Paper No. 107-9
Presentation Time: 10:30 AM
THE ROLE OF SURVIVOR INCUMBENCY IN THE EVOLUTIONARY RECOVERY OF CALCAREOUS NANNOPLANKTON FROM THE CRETACEOUS/PALEOGENE (K/PG) MASS EXTINCTION
The earliest Paleocene record of calcareous nannoplankton presents a unique opportunity to understand the evolutionary recovery of life from mass extinction. Nannoplankton were devastated at the Cretaceous/Paleogene mass extinction and their subsequent recovery can be studied in great detail because of their abundance in sediments and near global distribution. Here we determine when and where new species of nannoplankton originated and how they dispersed following the Cretaceous/Paleogene mass extinction. We first focused our efforts on North Pacific and South Atlantic sites with orbital age control to determine high-resolution patterns in origination. We then broadened our investigation with six additional locations from different basins and a variety of environments. We found that many key Paleogene lineages originated in the North Pacific before appearing in the South Atlantic. Assemblages composed primarily of new Paleogene taxa were first established in the North Pacific, but were not found at other sites for several hundred thousand years.
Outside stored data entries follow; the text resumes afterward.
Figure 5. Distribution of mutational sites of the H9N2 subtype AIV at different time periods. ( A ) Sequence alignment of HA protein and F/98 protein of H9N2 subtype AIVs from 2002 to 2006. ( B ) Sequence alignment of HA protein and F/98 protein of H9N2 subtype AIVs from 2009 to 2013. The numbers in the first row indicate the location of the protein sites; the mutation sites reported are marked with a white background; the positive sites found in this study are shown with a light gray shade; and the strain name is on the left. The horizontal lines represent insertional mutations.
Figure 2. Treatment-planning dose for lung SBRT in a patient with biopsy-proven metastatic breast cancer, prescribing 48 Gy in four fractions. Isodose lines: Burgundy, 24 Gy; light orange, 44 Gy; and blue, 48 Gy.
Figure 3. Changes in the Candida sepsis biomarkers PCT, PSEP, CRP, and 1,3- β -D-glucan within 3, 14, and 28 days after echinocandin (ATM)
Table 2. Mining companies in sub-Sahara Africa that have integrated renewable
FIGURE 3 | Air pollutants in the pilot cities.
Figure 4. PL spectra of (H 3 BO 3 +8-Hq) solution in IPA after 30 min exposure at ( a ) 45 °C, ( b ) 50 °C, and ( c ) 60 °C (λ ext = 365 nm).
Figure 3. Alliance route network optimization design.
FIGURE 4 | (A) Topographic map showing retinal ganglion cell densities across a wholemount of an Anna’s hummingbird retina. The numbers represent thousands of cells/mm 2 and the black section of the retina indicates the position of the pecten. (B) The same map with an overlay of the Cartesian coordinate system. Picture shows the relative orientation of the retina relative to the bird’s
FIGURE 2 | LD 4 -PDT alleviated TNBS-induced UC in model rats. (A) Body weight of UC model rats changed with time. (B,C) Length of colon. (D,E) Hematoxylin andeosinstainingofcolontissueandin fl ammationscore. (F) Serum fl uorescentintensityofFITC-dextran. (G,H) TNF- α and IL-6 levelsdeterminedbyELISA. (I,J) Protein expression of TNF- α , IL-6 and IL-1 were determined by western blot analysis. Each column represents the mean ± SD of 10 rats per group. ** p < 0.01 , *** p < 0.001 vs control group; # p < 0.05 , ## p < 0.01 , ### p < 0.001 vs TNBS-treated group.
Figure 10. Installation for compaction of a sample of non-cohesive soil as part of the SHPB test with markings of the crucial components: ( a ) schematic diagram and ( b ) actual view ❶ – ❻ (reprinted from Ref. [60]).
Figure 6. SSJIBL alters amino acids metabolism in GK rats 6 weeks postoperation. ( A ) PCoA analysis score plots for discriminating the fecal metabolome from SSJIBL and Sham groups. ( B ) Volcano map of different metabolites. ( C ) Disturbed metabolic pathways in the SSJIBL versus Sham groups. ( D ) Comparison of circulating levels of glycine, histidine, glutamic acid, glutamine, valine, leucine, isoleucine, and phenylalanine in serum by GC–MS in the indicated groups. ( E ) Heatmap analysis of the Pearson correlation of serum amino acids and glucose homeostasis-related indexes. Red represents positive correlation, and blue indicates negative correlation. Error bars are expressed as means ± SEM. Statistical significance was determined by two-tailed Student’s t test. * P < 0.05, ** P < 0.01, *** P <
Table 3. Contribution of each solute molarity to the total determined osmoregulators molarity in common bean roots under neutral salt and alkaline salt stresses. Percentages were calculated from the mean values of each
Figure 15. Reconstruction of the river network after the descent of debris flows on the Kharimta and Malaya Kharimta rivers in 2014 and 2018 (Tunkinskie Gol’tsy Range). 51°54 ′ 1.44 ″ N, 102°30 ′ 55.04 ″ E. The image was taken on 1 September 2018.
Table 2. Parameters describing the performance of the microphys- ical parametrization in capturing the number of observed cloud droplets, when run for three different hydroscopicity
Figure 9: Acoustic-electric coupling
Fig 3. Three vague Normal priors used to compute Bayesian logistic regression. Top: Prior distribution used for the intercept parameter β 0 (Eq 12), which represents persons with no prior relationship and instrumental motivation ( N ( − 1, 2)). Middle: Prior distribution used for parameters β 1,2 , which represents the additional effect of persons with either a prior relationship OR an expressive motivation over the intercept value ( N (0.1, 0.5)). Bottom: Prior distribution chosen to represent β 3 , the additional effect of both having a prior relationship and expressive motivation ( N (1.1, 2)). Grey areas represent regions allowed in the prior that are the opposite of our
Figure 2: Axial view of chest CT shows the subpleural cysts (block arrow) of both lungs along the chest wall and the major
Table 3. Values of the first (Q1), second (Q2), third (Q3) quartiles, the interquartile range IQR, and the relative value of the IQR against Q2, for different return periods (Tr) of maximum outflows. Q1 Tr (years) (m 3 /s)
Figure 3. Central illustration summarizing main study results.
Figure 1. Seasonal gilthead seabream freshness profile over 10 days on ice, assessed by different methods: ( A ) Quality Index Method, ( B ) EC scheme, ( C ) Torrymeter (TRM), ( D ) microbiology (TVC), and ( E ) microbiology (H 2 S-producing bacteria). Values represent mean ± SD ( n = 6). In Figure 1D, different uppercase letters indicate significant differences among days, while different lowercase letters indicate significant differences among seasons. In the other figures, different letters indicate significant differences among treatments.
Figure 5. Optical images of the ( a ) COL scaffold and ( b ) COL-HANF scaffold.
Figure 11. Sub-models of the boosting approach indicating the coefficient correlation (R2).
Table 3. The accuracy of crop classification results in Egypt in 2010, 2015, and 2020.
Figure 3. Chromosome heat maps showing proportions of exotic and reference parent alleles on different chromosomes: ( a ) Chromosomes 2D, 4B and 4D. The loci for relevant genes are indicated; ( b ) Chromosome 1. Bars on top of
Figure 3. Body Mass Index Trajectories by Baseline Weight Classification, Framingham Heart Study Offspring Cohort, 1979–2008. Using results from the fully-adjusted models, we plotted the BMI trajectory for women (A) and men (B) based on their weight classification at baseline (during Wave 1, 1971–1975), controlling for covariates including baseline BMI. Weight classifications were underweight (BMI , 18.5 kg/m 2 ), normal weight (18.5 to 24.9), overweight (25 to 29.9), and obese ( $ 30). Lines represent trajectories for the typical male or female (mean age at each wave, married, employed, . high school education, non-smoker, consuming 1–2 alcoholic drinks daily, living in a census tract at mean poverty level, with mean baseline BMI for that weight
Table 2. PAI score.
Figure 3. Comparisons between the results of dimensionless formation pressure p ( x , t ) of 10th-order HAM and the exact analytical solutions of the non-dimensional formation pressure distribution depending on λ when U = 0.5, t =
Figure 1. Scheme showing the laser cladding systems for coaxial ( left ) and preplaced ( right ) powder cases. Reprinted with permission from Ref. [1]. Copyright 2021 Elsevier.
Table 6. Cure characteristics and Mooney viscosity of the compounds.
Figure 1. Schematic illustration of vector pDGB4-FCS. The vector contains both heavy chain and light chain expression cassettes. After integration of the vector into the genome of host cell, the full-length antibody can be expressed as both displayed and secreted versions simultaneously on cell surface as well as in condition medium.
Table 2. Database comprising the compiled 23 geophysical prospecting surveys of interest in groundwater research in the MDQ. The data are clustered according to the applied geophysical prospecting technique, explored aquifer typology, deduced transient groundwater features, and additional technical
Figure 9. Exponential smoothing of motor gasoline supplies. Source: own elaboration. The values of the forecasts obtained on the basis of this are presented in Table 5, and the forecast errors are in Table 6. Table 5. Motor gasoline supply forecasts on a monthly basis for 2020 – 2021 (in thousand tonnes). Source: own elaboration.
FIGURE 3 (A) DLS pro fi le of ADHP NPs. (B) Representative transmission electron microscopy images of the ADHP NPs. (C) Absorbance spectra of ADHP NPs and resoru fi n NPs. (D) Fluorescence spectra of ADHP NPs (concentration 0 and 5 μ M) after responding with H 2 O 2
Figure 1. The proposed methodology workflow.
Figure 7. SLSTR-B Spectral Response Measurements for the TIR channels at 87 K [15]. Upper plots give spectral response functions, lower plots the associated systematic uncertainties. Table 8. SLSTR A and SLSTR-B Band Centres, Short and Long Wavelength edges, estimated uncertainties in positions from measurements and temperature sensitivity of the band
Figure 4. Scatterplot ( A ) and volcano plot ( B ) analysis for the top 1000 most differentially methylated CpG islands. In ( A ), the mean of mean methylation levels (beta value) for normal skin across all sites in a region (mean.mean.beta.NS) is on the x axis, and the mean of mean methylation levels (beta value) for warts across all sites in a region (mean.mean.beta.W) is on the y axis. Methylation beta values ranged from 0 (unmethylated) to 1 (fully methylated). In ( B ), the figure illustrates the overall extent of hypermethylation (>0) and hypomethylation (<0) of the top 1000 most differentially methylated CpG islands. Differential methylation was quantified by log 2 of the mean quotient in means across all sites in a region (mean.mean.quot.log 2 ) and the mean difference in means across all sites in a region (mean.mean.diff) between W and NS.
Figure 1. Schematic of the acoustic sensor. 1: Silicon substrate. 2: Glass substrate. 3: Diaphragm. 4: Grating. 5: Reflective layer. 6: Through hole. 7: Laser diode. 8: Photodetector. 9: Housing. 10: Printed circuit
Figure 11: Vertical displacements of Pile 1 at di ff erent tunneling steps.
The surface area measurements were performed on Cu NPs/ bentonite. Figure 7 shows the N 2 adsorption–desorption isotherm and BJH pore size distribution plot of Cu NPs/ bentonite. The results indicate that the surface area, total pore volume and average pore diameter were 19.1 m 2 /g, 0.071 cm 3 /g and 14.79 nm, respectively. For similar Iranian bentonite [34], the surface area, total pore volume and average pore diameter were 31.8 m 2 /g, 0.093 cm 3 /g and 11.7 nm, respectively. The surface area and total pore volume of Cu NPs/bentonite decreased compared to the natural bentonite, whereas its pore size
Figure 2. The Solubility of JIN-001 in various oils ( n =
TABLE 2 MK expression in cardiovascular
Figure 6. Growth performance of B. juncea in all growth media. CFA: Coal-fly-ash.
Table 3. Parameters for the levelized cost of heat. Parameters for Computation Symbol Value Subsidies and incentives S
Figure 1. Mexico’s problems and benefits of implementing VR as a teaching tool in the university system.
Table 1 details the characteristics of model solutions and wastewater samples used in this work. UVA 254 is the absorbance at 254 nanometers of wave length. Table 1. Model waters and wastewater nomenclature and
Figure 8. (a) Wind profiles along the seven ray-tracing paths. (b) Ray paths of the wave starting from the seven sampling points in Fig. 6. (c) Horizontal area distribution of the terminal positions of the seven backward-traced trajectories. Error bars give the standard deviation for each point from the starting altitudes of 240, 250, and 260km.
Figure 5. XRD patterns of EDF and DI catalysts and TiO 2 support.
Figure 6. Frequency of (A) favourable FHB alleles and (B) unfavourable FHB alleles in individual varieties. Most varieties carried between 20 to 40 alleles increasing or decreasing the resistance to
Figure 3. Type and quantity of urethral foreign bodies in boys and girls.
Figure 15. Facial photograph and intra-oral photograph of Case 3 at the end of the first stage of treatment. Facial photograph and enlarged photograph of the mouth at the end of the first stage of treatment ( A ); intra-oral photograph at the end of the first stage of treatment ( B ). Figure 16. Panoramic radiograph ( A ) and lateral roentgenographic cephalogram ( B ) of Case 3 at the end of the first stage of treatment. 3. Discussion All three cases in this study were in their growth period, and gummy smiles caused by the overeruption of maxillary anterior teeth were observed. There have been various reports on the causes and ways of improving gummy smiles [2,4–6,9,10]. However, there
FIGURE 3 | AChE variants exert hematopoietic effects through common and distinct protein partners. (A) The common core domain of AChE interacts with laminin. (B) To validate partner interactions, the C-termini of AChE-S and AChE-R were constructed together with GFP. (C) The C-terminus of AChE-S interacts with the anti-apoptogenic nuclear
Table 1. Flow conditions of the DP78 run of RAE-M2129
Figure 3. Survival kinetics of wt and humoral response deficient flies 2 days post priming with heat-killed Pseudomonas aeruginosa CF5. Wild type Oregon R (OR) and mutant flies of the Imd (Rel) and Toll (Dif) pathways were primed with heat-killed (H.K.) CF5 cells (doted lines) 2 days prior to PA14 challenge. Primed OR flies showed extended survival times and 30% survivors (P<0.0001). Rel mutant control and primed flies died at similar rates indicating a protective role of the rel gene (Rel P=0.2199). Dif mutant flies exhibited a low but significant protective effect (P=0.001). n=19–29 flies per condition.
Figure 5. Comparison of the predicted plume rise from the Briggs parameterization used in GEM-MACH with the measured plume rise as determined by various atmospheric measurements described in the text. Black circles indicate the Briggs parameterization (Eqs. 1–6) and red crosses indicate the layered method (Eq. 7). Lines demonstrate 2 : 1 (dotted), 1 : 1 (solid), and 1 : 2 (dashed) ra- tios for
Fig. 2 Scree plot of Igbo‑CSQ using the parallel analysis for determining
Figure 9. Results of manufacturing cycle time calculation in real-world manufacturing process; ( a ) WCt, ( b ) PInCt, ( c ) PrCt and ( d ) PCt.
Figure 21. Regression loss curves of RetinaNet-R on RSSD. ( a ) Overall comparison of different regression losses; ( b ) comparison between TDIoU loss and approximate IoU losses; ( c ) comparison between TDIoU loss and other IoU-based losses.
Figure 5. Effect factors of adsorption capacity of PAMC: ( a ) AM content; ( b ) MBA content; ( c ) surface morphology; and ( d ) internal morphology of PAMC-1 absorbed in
Survivors rapidly expanded in Southern Hemisphere sites after the extinction, and diversity plateaued in the South Atlantic for most of the study interval. We hypothesize that the survivors formed a regional incumbent assemblage in the Southern Hemisphere that limited diversification and dispersal of new Paleogene taxa. Waning survivor dominance correlated to the recovery of the biologic pump and subsequent decrease in surface ocean nutrient concentration 300-400 Kyr after the boundary. After the biologic pump recovered, surface water nutrients lessened and the abundance of the eutrophic incumbents declined. The removal of incumbent taxa allowed for the global dispersal of a new Paleogene nannoplankton assemblage. These results indicate that competition from incumbent survivors was as an important control on the K/Pg recovery of nannoplankton.